▶ [Textauszug]
• • • •

Wie stellt sich Tucholsky also eine sachgemäßere Bedienung vor? Erstens das Herausstellen eines eigenen Profils, zweitens die konsequente Ausrichtung auf eine entsprechende Zielgruppe und drittens schließlich eine „systematische Propagierung“. Selbstverständlich ist das Buch eine Ware; aber es ist mehr als das. Daher führt weder ein falsch verstandener literarischer Anspruch ans Ziel noch eine falsch verstandene Ökonomisierung, die sich nur auf diejenigen Faktoren kapriziert, die sich auch bilanzieren lassen. Tucholskys Rezept könnte man auf die Formel bringen: viel (literarischer) Sachverstand gepaart mit modernen betriebswirtschaftlichen Mitteln in der Umsetzung. Beides ist vonnöten, um in dieser Branche erfolgreich handeln zu können. Und genau das hat doch den Reiz des Buchhandels schon immer ausgemacht.

• • • •

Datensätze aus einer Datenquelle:
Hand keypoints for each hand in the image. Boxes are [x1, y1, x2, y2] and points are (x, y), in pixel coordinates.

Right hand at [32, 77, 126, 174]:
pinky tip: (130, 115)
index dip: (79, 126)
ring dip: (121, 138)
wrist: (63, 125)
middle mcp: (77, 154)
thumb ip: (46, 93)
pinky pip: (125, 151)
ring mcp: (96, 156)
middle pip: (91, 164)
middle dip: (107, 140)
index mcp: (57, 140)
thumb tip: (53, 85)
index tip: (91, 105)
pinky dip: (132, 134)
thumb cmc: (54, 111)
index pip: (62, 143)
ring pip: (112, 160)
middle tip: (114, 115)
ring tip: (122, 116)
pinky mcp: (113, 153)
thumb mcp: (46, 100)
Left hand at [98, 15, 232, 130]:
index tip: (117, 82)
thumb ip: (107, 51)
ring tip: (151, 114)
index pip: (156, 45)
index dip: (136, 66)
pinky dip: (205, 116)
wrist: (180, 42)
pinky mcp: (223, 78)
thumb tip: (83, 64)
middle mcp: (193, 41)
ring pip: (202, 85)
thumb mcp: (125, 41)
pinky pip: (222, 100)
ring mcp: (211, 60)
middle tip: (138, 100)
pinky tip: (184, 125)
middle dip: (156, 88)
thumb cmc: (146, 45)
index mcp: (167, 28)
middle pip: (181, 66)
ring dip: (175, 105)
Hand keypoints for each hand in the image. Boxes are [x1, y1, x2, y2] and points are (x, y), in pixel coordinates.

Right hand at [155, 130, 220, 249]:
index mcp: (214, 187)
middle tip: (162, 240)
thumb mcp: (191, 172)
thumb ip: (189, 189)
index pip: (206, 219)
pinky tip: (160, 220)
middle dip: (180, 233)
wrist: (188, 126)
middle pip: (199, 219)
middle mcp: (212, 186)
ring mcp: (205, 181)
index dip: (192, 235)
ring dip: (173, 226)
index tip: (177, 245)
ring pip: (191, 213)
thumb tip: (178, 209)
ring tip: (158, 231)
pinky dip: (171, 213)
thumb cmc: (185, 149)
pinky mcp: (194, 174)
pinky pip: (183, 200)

• • • •

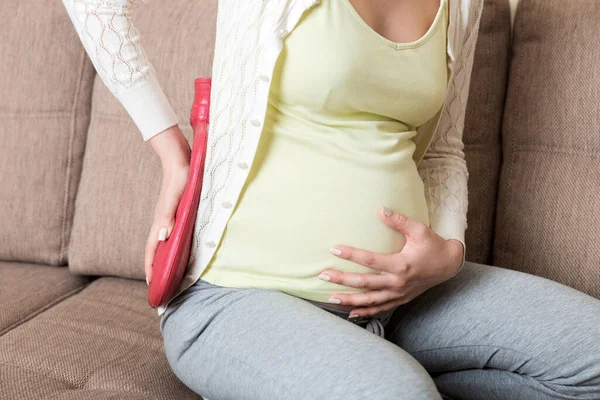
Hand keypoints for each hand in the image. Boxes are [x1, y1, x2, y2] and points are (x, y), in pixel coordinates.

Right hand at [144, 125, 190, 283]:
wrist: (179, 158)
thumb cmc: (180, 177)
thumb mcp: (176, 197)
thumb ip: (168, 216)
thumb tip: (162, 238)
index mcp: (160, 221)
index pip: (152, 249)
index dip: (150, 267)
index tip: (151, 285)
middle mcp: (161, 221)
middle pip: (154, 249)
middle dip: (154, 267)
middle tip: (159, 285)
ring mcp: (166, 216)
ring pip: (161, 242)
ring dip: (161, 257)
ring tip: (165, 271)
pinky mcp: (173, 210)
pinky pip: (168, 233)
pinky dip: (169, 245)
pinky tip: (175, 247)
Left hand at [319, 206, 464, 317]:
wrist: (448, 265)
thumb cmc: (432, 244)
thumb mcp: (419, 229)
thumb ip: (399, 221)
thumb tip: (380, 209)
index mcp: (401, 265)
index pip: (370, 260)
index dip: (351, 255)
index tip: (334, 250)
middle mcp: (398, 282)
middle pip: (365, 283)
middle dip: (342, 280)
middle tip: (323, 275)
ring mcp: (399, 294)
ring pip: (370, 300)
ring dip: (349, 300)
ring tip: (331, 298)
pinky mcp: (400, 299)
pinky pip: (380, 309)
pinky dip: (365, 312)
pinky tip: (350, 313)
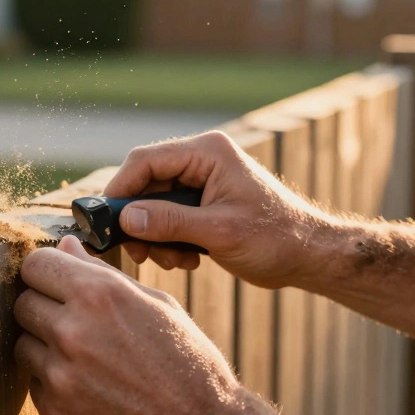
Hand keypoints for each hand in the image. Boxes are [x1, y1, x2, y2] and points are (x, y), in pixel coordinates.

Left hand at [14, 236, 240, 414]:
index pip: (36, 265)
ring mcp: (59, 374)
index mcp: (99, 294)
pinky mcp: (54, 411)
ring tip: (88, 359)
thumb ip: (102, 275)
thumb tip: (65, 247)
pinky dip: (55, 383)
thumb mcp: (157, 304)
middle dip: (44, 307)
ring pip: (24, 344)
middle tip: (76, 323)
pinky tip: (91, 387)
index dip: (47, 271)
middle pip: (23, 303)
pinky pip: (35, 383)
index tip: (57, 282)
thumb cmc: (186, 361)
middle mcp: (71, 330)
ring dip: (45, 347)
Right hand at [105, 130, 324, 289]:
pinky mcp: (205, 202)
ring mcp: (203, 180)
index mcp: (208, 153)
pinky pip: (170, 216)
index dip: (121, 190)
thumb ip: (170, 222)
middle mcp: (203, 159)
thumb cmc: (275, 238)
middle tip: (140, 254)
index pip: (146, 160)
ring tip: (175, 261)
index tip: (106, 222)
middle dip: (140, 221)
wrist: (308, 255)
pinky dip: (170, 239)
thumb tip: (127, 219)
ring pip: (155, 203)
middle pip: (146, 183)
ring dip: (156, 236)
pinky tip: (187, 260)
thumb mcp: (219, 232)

• • • •

▶ [Fragen]
**A.** Welche drei Punkte nennt der Textauszug über Tucholsky und den Buchhandel als Tucholskys Vorstellung einer sachgemäßeren Bedienung?
**B.** Führen Sie bitte den Textauszug über Tucholsky und den Buchhandel nach seinem letzten Satz weiter.

▶ [Schriftliche Antworten]
**A.** Das Herausstellen eines eigenen Profils, die konsequente Ausrichtung auf eine entsprechende Zielgruppe und eine „systematische Propagierung“.

**B.**
Tucholsky selbst hat zusammen mit Kurt Szafranski im Jahr 1912 eine Buchhandlung, nämlich die „Bücherbar“, in Berlin gegründet. Sie hieß deshalb so, weil dort neben Büchern und fundierten Diskussionen auch Hochprozentiges angeboten wurde. Einige Jahre später erinnert sich Tucholsky folgendermaßen an das Experiment: „Der 'Sankt Petersburger Herold' vom achtzehnten Dezember 1912 schrieb, wer einen Wilde erstehe, der bekäme Whisky Soda, und wer Ibsen kaufte, einen nordischen Korn. Das stimmte aber nicht – wir tranken selber. Und verkauften schrecklich viele ›Rheinsbergs‹. Also gut, wir gaben die Bücherbar wieder auf, weil ein guter Ulk immer ephemer ist, und die Zeiten gingen dahin.“ Tucholsky konnte offensichtlich seine eigenen guten Ratschläge selbst nicht umsetzen, und dies zu Zeiten, als der Buchmarkt regelrecht boomte. Kein Wunder, dass er sein gescheitertes Projekt im Nachhinein als nebensächlich und vorübergehend herunterspielt.

 

Literatur

  • Moldenhauer, Dirk: Kurt Tucholsky vs. Ernst Rowohlt, in: Hermann Gieselbusch/Dirk Moldenhauer/Uwe Naumann/Michael Töteberg: 100 Jahre Rowohlt. Eine illustrierte Chronik, Reinbek 2008, S. 60-62.
  • Tucholsky, Kurt: >Neu-Erscheinung<, in: Vossische Zeitung, 19.02.1928.
  • Tucholsky, Kurt: Avis an meinen Verleger, in: Die Weltbühne, 01.03.1932, Nr. 9, S. 345.
  • Tucholsky, Kurt: Büchertisch, in: Die Weltbühne, 24.11.1925, Nr. 47, S. 803.
  • Tucholsky, Kurt: Das Buchhändler-Börsenblatt, in: Die Weltbühne, 24.09.1929, Nr. 39, S. 481.
  • Tucholsky, Kurt: Der Autor der Saison, in: Vossische Zeitung, 30.12.1927.
  • Tucholsky, Kurt: Der deutsche Buchhändler, in: Die Schaubühne, 08.01.1914, Nr. 2, S. 31.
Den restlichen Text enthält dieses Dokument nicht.